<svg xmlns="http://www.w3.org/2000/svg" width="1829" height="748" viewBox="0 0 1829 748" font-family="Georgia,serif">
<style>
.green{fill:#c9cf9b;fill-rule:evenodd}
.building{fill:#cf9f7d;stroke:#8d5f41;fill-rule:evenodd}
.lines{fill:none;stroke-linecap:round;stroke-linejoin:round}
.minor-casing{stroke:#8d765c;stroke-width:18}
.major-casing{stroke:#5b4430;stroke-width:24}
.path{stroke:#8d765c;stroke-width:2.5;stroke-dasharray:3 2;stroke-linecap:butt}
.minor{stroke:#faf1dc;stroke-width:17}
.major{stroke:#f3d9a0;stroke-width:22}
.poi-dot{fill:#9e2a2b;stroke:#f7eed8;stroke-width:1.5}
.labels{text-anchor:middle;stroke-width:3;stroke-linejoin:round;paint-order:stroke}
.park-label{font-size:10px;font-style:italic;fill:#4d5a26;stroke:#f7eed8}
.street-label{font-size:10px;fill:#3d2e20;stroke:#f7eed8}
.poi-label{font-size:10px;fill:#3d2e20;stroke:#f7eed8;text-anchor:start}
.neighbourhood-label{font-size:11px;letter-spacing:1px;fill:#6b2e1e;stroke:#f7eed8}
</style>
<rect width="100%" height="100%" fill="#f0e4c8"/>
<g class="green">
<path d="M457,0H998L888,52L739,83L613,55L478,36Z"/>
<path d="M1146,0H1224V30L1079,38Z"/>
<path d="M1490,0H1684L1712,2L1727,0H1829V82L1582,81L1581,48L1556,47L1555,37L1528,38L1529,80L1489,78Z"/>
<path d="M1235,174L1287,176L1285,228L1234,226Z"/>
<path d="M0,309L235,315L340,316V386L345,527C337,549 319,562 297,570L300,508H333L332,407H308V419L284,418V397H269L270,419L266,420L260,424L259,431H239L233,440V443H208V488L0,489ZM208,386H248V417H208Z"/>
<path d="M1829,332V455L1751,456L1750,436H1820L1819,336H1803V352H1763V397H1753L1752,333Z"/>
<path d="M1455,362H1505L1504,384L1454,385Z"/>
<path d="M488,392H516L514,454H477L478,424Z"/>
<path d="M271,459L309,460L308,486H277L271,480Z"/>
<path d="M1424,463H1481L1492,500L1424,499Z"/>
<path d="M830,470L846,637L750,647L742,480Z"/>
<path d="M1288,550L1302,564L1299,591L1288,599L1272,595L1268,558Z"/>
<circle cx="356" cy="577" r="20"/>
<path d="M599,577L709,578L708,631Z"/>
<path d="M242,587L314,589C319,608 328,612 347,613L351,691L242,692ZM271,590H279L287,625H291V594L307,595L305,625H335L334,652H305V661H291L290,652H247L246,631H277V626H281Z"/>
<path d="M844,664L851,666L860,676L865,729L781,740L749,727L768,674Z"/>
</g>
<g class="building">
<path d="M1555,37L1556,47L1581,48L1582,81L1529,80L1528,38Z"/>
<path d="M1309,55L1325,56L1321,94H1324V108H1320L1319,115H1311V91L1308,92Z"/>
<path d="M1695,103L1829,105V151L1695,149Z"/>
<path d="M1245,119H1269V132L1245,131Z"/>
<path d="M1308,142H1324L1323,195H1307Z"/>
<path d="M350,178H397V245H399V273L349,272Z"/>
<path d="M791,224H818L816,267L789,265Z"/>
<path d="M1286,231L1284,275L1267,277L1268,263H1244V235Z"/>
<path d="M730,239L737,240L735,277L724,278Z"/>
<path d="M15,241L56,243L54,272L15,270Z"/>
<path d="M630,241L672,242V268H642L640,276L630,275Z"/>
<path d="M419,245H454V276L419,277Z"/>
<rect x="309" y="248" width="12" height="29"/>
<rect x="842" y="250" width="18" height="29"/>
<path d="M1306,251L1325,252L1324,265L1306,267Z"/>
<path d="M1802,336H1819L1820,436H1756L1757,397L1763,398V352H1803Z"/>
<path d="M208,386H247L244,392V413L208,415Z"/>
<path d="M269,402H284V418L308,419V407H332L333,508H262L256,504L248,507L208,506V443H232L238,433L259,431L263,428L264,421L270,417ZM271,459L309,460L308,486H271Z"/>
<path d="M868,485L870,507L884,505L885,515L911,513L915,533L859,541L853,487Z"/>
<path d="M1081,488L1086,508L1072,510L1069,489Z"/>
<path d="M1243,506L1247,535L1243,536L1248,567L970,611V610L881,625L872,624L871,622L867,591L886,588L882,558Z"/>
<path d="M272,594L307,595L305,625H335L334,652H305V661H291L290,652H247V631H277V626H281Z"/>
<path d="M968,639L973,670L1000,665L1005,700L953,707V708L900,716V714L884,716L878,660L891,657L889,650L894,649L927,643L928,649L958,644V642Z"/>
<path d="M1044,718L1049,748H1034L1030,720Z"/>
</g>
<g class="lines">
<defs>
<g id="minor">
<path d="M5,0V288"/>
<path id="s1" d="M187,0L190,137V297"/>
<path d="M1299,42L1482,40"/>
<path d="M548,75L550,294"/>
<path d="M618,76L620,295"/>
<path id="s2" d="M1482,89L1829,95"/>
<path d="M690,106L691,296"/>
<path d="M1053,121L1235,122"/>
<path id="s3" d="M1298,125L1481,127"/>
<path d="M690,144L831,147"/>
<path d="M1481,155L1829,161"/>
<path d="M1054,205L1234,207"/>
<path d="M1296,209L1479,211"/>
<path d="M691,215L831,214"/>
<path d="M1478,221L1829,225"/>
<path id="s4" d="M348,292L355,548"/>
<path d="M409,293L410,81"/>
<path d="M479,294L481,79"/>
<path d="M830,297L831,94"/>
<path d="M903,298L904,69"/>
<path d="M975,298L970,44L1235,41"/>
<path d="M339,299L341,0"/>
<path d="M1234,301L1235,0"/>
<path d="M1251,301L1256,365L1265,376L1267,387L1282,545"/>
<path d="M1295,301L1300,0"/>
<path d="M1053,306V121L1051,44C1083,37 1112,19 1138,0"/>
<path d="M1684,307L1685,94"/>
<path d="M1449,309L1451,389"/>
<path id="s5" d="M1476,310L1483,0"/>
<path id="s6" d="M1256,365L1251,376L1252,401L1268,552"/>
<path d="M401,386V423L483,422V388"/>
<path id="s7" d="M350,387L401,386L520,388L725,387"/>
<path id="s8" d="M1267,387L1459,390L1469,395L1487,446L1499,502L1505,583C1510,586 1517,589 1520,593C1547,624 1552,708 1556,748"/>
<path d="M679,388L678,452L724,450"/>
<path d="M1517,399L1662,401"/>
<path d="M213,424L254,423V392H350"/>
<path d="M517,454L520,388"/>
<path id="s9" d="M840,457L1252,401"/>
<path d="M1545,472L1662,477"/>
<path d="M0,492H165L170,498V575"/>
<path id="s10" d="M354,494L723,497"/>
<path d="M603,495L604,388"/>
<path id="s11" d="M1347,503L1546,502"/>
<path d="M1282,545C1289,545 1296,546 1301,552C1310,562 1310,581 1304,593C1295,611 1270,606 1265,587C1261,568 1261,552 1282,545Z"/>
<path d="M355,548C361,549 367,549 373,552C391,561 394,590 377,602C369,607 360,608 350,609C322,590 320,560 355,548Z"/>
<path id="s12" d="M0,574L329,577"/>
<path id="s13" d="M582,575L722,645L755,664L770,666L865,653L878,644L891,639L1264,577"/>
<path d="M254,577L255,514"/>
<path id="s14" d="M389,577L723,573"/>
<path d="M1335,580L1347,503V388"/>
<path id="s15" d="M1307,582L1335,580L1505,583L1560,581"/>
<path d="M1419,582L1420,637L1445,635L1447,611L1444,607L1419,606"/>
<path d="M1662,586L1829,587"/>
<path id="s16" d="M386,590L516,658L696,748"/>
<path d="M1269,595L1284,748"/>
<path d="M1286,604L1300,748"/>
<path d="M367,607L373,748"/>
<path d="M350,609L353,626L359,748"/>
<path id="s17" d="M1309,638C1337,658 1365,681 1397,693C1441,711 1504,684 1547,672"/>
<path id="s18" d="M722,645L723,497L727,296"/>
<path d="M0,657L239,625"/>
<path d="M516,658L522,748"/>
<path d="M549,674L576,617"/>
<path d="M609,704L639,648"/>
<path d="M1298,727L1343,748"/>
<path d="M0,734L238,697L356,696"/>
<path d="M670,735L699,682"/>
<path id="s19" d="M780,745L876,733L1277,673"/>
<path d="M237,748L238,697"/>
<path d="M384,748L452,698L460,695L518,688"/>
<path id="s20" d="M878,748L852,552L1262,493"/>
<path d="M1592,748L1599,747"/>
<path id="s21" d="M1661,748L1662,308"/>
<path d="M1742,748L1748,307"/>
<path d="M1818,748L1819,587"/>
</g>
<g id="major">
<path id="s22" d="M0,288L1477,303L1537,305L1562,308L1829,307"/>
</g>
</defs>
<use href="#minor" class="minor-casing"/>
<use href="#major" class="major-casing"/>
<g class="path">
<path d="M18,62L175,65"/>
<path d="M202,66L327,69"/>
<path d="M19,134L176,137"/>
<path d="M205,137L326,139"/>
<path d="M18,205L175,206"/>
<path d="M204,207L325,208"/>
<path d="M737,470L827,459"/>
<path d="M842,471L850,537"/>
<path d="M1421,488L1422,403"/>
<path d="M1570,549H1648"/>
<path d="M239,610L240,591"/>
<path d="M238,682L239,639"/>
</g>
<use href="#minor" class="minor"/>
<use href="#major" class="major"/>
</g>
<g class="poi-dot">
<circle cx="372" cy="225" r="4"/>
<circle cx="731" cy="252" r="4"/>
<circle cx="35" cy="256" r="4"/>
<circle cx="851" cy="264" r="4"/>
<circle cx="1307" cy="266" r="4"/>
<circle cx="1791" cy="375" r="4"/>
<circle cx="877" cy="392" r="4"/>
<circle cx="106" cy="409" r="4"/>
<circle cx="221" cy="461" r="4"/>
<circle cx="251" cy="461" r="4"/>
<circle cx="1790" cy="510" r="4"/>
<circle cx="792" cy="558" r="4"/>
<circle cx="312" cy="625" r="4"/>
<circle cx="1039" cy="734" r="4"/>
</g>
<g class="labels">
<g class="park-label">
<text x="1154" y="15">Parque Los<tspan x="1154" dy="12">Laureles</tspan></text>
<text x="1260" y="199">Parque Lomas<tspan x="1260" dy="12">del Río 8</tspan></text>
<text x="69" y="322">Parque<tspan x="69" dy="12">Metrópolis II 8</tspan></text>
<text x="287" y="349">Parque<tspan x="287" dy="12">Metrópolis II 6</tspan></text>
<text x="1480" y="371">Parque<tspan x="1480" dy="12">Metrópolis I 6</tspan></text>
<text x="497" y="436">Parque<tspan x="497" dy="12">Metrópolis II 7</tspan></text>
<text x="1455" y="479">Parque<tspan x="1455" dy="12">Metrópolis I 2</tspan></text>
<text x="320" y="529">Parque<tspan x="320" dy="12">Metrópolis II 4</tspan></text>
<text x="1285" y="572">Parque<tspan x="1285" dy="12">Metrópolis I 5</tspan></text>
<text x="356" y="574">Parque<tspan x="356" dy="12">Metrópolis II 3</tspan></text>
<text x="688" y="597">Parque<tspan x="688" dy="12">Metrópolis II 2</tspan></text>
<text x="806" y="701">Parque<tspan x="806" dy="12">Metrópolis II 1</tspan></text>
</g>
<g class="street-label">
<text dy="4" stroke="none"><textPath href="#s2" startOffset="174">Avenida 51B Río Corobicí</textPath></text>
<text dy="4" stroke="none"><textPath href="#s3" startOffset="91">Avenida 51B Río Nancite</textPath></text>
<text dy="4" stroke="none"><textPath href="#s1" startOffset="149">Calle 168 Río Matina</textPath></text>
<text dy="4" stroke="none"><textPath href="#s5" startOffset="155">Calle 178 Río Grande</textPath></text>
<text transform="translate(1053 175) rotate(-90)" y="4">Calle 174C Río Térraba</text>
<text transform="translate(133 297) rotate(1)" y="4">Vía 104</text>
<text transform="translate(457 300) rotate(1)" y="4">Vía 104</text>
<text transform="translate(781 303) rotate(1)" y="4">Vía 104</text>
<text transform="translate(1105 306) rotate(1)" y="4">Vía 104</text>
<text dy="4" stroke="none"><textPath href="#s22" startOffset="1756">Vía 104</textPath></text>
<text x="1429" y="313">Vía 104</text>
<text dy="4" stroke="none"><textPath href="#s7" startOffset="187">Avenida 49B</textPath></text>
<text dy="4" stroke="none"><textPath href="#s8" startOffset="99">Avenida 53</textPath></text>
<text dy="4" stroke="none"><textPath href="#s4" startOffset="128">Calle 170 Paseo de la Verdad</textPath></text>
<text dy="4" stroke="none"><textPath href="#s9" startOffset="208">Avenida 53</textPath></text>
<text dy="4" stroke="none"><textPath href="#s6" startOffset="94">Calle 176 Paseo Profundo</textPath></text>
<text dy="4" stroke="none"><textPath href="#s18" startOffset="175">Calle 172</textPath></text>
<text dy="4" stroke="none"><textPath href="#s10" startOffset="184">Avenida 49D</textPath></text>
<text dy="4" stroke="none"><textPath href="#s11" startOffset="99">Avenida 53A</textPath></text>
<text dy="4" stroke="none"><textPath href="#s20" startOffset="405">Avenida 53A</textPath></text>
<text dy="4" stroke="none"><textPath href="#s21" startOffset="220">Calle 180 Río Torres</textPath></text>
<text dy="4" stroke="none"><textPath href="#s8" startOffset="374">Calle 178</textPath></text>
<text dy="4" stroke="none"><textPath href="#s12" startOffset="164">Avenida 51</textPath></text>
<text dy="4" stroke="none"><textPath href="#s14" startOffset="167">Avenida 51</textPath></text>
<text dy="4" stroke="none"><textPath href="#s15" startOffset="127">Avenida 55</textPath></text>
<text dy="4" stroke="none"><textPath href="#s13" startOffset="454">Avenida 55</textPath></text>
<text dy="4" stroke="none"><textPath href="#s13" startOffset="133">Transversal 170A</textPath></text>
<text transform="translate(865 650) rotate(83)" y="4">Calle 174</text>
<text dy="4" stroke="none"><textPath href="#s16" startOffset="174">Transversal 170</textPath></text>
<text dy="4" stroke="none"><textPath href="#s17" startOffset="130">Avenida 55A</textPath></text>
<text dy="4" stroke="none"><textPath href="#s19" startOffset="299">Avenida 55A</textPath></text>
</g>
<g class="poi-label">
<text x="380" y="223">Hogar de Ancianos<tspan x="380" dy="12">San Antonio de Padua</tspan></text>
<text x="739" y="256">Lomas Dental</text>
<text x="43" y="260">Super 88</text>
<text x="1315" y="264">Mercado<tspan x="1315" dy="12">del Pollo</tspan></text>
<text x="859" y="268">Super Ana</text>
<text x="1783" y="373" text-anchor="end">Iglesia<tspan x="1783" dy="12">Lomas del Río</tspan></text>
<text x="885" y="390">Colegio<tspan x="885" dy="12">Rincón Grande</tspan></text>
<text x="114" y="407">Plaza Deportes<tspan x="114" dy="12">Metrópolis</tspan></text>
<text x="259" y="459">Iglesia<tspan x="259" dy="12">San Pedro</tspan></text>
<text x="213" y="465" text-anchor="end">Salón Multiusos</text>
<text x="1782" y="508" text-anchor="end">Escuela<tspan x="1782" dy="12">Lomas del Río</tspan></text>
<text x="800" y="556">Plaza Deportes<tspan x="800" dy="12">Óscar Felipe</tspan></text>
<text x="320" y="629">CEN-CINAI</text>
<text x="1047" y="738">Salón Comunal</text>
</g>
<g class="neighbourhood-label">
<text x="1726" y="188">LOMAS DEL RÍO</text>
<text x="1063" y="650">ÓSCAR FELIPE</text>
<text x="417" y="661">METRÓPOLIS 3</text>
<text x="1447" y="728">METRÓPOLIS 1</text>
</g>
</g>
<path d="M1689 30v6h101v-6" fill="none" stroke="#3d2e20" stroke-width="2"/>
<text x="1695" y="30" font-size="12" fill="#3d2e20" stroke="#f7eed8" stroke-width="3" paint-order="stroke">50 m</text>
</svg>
..............................
Whenever a line of the data includes "rule", copy that line.

* Solution:
.green{fill:#c9cf9b;fill-rule:evenodd}
.building{fill:#cf9f7d;stroke:#8d5f41;fill-rule:evenodd}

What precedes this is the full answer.